MAX HEIGHT BY OBJECT IS 3.2 METRES.

Given:

• At half of max height, velocity of the object is 9.8 m/s.

To find:

• Max height reached by object?

Calculation:

• Let's assume that initial velocity is u and max height is h.

So, as per equation of kinematics:

${v}^{2} = {u}^{2} + 2( - g)h$

• Here , at max height h , final velocity will be zero.
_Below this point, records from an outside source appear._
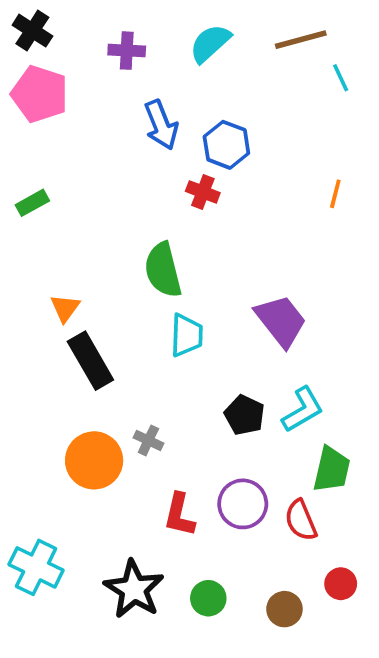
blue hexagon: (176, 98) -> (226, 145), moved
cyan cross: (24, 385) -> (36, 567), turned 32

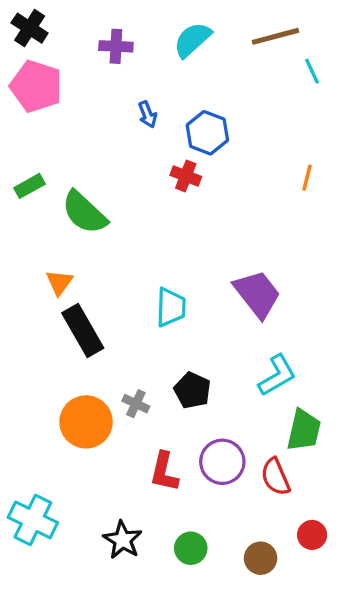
blue arrow: (161, 125) -> (148, 114), size x0.6
green semicircle: (163, 270) -> (84, 213), moved, turned -33
black pentagon: (245, 415) -> (192, 390), moved
black star: (134, 589) -> (123, 540), size x0.7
$\implies {0}^{2} = {u}^{2} - 2gh$

$\implies h = \dfrac{ {u}^{2} }{2g} \: \: \: \: ...(1)$

Now, at half of max height :

${v}^{2} = {u}^{2} + 2( - g) \dfrac{h}{2}$

$\implies {9.8}^{2} = {u}^{2} - gh$

$\implies h = \dfrac{{9.8}^{2} - {u}^{2}}{g} \: \: \: \: \: \: \: ...(2)$

Now, equating (1) and (2) :

$\dfrac{ {u}^{2} }{2g} = \dfrac{ {9.8}^{2} - {u}^{2} }{g}$

$\implies \dfrac{ {u}^{2} }{2} = {9.8}^{2} - {u}^{2}$

$\implies 3{u}^{2} = 192.08$

$\implies {u}^{2} \approx 64$

$\implies u \approx 8 \: m {s}^{ - 1}$

Now, putting value of 'u':

$\implies h = \dfrac{ {u}^{2} }{2g}$

$\implies h = \dfrac{ {(8)}^{2} }{2(10)}$

$\implies h = 3.2 \: m$

So, maximum height achieved by the object is 3.2 metres.